WORK TO BE COMPLETED -
Once the line containing "config_options | Konfigurationsoptionen" is found in the entries below, restate it and each following line word for word, stopping after the line containing "Liste der Filter".

RECORD EXTRACTS -
■ ■ ■ ■

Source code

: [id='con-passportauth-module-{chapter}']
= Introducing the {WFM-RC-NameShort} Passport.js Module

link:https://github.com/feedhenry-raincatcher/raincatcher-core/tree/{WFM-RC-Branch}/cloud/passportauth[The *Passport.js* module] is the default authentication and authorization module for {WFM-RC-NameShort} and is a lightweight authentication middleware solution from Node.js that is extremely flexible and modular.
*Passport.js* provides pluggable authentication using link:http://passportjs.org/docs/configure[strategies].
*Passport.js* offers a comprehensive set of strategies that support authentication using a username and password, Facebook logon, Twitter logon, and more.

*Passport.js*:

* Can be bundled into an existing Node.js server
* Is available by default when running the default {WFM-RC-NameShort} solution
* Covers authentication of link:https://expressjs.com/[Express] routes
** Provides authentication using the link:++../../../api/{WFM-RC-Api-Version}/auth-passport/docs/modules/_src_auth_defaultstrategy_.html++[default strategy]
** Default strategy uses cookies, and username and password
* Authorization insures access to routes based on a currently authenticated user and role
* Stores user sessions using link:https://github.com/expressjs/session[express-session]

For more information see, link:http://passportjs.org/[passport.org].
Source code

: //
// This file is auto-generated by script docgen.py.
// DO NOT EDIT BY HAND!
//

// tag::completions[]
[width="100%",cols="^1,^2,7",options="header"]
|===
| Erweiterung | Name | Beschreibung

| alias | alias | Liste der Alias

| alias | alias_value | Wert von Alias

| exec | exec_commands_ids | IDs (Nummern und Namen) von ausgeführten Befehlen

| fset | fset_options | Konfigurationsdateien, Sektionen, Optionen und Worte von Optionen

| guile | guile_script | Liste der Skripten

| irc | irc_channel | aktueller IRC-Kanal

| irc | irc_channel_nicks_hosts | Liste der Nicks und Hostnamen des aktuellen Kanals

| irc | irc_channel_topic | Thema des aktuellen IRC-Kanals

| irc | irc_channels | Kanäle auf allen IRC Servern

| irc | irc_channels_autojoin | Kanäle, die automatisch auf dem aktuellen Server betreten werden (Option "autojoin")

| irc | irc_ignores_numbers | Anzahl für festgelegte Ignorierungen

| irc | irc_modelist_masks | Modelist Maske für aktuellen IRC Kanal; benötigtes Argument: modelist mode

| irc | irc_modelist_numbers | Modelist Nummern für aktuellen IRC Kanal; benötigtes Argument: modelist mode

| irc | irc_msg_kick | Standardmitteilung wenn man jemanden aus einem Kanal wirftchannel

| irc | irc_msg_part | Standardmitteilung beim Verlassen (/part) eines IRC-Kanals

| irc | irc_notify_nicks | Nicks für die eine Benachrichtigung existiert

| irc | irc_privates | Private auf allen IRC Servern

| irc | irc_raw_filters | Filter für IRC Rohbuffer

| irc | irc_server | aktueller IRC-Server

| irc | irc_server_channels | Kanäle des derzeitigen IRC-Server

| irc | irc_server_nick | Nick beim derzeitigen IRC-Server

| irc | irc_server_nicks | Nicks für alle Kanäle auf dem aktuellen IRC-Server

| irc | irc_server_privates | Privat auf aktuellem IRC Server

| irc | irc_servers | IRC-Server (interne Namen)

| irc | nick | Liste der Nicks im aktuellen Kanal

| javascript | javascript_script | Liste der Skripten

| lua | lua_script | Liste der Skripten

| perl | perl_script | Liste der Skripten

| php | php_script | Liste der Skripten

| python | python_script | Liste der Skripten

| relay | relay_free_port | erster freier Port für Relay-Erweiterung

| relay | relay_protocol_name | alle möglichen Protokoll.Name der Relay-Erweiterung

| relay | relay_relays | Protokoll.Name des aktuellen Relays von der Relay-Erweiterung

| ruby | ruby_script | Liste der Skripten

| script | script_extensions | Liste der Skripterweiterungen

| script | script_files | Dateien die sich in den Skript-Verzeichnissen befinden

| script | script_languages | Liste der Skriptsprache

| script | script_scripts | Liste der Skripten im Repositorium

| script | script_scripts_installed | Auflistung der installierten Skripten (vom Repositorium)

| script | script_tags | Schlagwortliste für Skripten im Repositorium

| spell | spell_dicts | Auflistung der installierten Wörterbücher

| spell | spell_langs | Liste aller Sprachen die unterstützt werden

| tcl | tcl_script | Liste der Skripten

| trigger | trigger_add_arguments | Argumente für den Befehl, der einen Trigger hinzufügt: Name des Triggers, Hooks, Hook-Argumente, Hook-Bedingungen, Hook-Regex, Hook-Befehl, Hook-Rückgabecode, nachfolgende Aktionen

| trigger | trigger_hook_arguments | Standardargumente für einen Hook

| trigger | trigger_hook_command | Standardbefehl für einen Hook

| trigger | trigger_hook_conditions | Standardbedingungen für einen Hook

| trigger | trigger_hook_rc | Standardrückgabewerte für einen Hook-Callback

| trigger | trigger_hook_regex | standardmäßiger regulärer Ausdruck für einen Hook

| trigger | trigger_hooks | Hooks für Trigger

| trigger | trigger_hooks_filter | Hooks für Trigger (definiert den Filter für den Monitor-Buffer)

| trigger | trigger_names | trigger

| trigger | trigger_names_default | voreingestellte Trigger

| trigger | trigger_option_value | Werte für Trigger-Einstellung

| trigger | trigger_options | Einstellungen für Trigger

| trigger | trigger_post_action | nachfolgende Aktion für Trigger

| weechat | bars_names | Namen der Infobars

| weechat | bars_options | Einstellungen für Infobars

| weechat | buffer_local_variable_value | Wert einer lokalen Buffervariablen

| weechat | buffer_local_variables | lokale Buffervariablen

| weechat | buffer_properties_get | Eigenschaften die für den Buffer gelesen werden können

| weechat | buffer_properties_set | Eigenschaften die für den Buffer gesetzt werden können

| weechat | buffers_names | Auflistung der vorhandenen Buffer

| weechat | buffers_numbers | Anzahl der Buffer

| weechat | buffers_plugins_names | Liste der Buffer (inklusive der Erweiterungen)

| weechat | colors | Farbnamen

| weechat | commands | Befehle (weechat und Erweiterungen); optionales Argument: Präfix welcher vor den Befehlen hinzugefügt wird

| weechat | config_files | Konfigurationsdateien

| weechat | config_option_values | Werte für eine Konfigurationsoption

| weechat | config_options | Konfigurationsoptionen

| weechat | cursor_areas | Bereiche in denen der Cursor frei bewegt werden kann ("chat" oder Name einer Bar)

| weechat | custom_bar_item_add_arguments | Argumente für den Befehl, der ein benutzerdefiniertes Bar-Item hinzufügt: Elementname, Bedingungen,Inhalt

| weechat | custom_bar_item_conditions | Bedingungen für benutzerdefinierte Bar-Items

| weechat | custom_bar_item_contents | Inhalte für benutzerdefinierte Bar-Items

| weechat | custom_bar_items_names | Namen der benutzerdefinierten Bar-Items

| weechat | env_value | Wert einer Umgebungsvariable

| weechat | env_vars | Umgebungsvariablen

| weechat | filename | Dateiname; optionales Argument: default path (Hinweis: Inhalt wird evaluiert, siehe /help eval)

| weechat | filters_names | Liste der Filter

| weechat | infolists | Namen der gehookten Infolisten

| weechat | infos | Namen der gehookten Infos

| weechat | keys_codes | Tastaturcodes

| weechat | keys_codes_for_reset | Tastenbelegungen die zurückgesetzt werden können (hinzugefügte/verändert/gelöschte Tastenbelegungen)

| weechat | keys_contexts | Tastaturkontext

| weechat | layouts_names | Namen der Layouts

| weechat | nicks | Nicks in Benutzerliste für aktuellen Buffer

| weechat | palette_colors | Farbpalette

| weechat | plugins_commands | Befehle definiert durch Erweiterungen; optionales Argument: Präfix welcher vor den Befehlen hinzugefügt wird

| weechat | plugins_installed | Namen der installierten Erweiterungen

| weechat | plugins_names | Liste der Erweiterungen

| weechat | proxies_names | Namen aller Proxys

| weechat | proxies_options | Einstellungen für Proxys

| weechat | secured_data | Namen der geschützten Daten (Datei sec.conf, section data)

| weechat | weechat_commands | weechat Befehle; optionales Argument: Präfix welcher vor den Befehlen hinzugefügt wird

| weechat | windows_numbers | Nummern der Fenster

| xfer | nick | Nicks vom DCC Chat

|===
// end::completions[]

■ ■ ■ ■

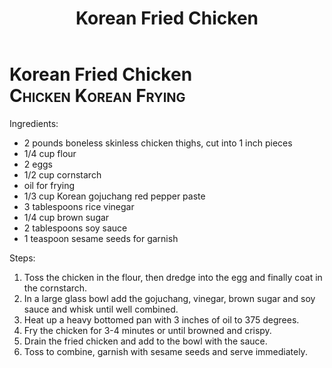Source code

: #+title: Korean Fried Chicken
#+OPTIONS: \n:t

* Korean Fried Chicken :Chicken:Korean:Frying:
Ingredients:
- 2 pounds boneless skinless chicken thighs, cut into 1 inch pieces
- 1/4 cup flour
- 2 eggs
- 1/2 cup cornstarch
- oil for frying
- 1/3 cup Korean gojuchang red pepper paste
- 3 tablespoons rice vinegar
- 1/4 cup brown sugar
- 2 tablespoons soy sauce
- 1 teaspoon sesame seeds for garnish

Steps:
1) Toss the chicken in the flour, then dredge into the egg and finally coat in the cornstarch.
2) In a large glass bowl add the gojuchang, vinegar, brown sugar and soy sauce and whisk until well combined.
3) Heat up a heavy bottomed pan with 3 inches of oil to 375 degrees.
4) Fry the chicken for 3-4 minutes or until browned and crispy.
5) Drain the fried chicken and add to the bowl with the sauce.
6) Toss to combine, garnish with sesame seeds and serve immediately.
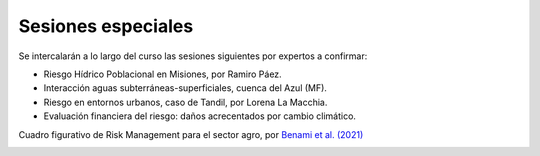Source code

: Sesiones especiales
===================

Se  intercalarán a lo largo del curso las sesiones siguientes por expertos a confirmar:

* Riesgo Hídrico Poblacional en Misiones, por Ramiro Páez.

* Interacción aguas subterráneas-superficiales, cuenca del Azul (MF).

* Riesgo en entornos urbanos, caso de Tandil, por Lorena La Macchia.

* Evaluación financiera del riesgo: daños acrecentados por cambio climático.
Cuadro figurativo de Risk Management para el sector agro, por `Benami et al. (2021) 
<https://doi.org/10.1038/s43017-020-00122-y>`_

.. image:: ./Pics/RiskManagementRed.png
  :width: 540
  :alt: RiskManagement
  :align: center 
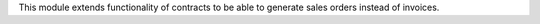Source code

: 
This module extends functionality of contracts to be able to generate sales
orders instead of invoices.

■ ■ ■ ■

EXERCISE ANSWER -
| weechat | config_options | Konfigurationsoptionen

| weechat | cursor_areas | Bereiche in denen der Cursor frei bewegt werden kann ("chat" oder Name einer Bar)

| weechat | custom_bar_item_add_arguments | Argumente für den Befehl, der ein benutzerdefiniertes Bar-Item hinzufügt: Elementname, Bedingungen,Inhalt

| weechat | custom_bar_item_conditions | Bedingungen für benutzerdefinierte Bar-Items

| weechat | custom_bar_item_contents | Inhalte für benutzerdefinierte Bar-Items

| weechat | custom_bar_items_names | Namen der benutzerdefinierten Bar-Items

| weechat | env_value | Wert einer Umgebungsvariable

| weechat | env_vars | Umgebungsvariablen

| weechat | filename | Dateiname; optionales Argument: default path (Hinweis: Inhalt wird evaluiert, siehe /help eval)

| weechat | filters_names | Liste der Filter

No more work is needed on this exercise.